At its 2003 Analyst Day, Spansion maintained that its wafer cost, yield and smaller die size for a 128-Mbit device in 110 nm would be about half the cost of an equivalent floating-gate device in 130 nm (using the metrics from the company's own floating-gate program). Given the die efficiency, the lower number of process mask steps and the reduced number of poly layers, this statement appears to have come to fruition.

All vendors need to be concerned by some of the advantages of nitride-based MBC technology.


By Cedric Paillard (cedricp@semiconductor.com), TECHinsights director at Semiconductor Insights (Kanata, Ontario)

In Brief

The hybrid Fujitsu-AMD venture now called Spansion is currently ranked No. 1 in the overall flash market. Intel, with its NOR-only strategy, is fourth overall and second to Spansion in NOR. To regain NOR market leadership and improve its overall position in the flash market, Intel must bring its long-awaited 90-nanometer StrataFlash to market before Spansion is able to realize its 90-nm

MirrorBit program. At Semiconductor Insights, we believe that when both vendors are at 90 nm, they will have fairly close cell sizes and cost structures.

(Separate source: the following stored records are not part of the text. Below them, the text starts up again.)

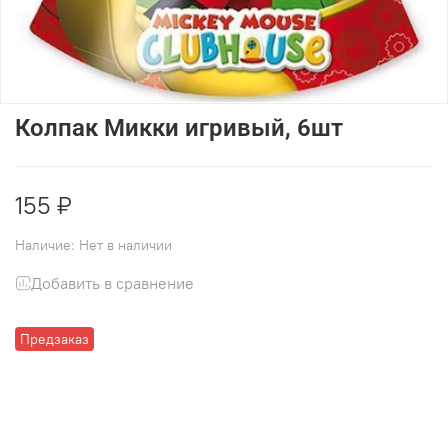
Колпак Микки игривый, 6шт
155 ₽
Наличие:
Нет в наличии
Добавить в сравнение
Предзаказ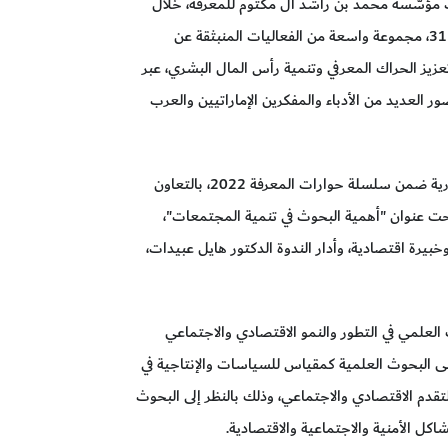
مؤسَّسة محمد بن راشد آل مكتوم للمعرفة، خلال
مشاركتها في معرض أبوظبي الدولي للكتاب بدورته الـ 31، مجموعة واسعة من الفعاليات المنبثقة عن
تعزيز الحراك المعرفي وتنمية رأس المال البشري، عبر
العديد من الأدباء والمفكرين الإماراتيين والعرب
وشهد جناح المؤسَّسة في اليوم الأول، عقد جلسة حوارية ضمن سلسلة حوارات المعرفة 2022، بالتعاون
 تحت عنوان "أهمية البحوث في تنمية المجتمعات"،
بيرة اقتصادية، وأدار الندوة الدكتور هايل عبيدات،
علمي في التطور والنمو الاقتصادي والاجتماعي
ى البحوث العلمية كمقياس للسياسات والإنتاجية في
التقدم الاقتصادي والاجتماعي، وذلك بالنظر إلى البحوث
اكل الأمنية والاجتماعية والاقتصادية.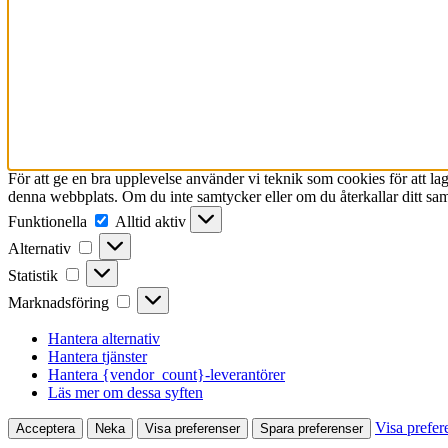
För att ge en bra upplevelse använder vi teknik som cookies för att l
denna webbplats. Om du inte samtycker eller om du återkallar ditt sam
Funktionella
Funktionella
Alltid aktiv
Alternativ
Alternativ
Statistik
Statistik
Marknadsföring
Marknadsföring
Hantera alternativ
Hantera tjänster
Hantera {vendor_count}-leverantörer
Läs mer om dessa syften
Visa prefer
Acceptera
Neka
Visa preferenser
Spara preferenser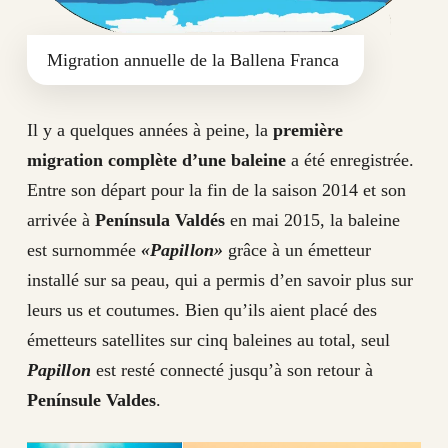
Migration annuelle de la Ballena Franca
Il y a quelques années à peine, la
première
migration complète d’une baleine
a été enregistrée.
Entre son départ pour la fin de la saison 2014 et son
arrivée à
Península Valdés
en mai 2015, la baleine
est surnommée
«Papillon»
grâce à un émetteur
installé sur sa peau, qui a permis d’en savoir plus sur
leurs us et coutumes. Bien qu’ils aient placé des
émetteurs satellites sur cinq baleines au total, seul
Papillon
est resté connecté jusqu’à son retour à
Penínsule Valdes
.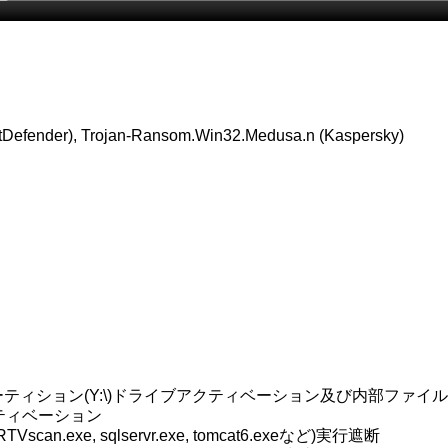
fender), Trojan-Ransom.Win32.Medusa.n (Kaspersky)
予約パーティション(Y:\)ドライブアクティベーション及び内部ファイ
クティベーション
 RTVscan.exe, sqlservr.exe, tomcat6.exeなど)実行遮断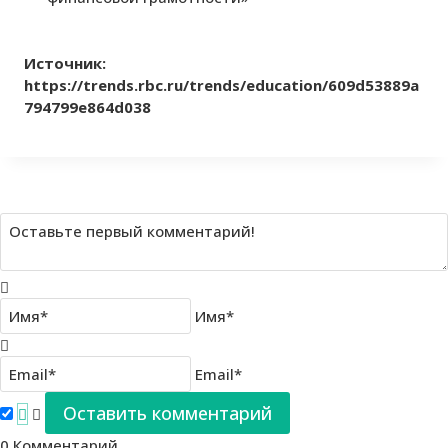
Источник:
https://trends.rbc.ru/trends/education/609d53889a
794799e864d038
Имя*
Email*
0
Комментарий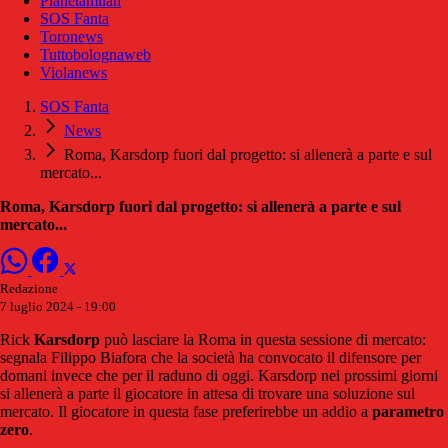
Pianetamilan
SOS Fanta
Toronews
Tuttobolognaweb
Violanews
SOS Fanta
News
Roma, Karsdorp fuori dal progetto: si allenerà a parte e sul
mercato...
Roma, Karsdorp fuori dal progetto: si allenerà a parte e sul
mercato...
Redazione
7 luglio 2024 - 19:00
Rick
Karsdorp
può lasciare la Roma in questa sessione di mercato:
segnala Filippo Biafora che la società ha convocato il difensore per
domani invece che per il raduno di oggi. Karsdorp nei prossimi giorni
si allenerà a parte il giocatore in attesa di trovare una soluzione sul
mercato. Il giocatore in questa fase preferirebbe un addio a
parametro
zero
.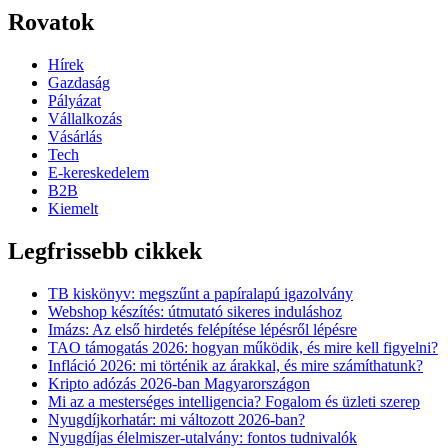
Rovatok
Hírek
Gazdaság
Pályázat
Vállalkozás
Vásárlás
Tech
E-kereskedelem
B2B
Kiemelt
Legfrissebb cikkek
TB kiskönyv: megszűnt a papíralapú igazolvány
Webshop készítés: útmutató sikeres induláshoz
Imázs: Az első hirdetés felépítése lépésről lépésre
TAO támogatás 2026: hogyan működik, és mire kell figyelni?
Infláció 2026: mi történik az árakkal, és mire számíthatunk?
Kripto adózás 2026-ban Magyarországon
Mi az a mesterséges intelligencia? Fogalom és üzleti szerep
Nyugdíjkorhatár: mi változott 2026-ban?
Nyugdíjas élelmiszer-utalvány: fontos tudnivalók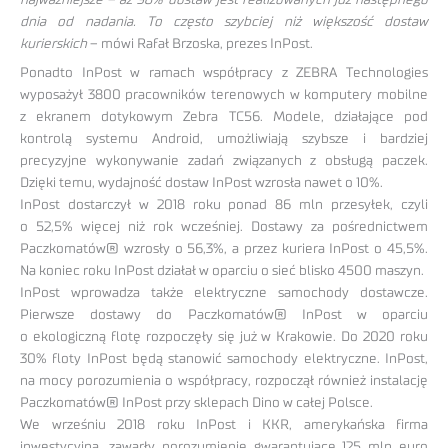
dnia od nadania. To często szybciej niż większość dostaw
kurierskich
– mówi Rafał Brzoska, prezes InPost.
Ponadto InPost w ramach współpracy z ZEBRA Technologies
wyposażył 3800 pracowników terenowych w komputery mobilne
z ekranem dotykowym Zebra TC56. Modele, działające pod
kontrolą systemu Android, umożliwiają szybsze i bardziej
precyzyjne wykonywanie zadań związanych z obsługą paczek.
Dzięki temu, wydajność dostaw InPost wzrosła nawet o 10%.
InPost dostarczył w 2018 roku ponad 86 mln przesyłek, czyli
o 52,5% więcej niż rok wcześniej. Dostawy za pośrednictwem
Paczkomatów® wzrosły o 56,3%, a przez kuriera InPost o 45,5%.
Na koniec roku InPost działał w oparciu o sieć blisko 4500 maszyn.
InPost wprowadza także elektryczne samochody dostawcze.
Pierwsze dostawy do Paczkomatów® InPost w oparciu
o ekologiczną flotę rozpoczęły się już w Krakowie. Do 2020 roku
30% floty InPost będą stanowić samochody elektryczne. InPost,
na mocy porozumienia o współpracy, rozpoczął również instalację
Paczkomatów® InPost przy sklepach Dino w całej Polsce.
We wrześniu 2018 roku InPost i KKR, amerykańska firma
inwestycyjna, zawarły porozumienie gwarantujące 125 mln euro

There are some claims that nitride-based technology has higher yields than conventional floating-gate technology, which would give Spansion the edge. But the greater competitive pressure for both vendors will likely come from incorporating NAND and other memories (SRAM, PSRAM, DRAM) into multichip packages. Spansion has announced plans for a converged NAND-NOR offering known as ORNAND. For the moment, what the NAND-based implementations gain on the density front they give away in random-access time, especially when code branches and has to go off page. Spansion and Intel will have to work aggressively on write performance, however, to defend design wins for data-intensive handsets while they fight the cost battle with each other.

As in all semiconductor markets, vendors are constantly trading off among performance, power consumption, density and cost. For the moment, Spansion appears to have taken over the lead from Intel on several key metrics.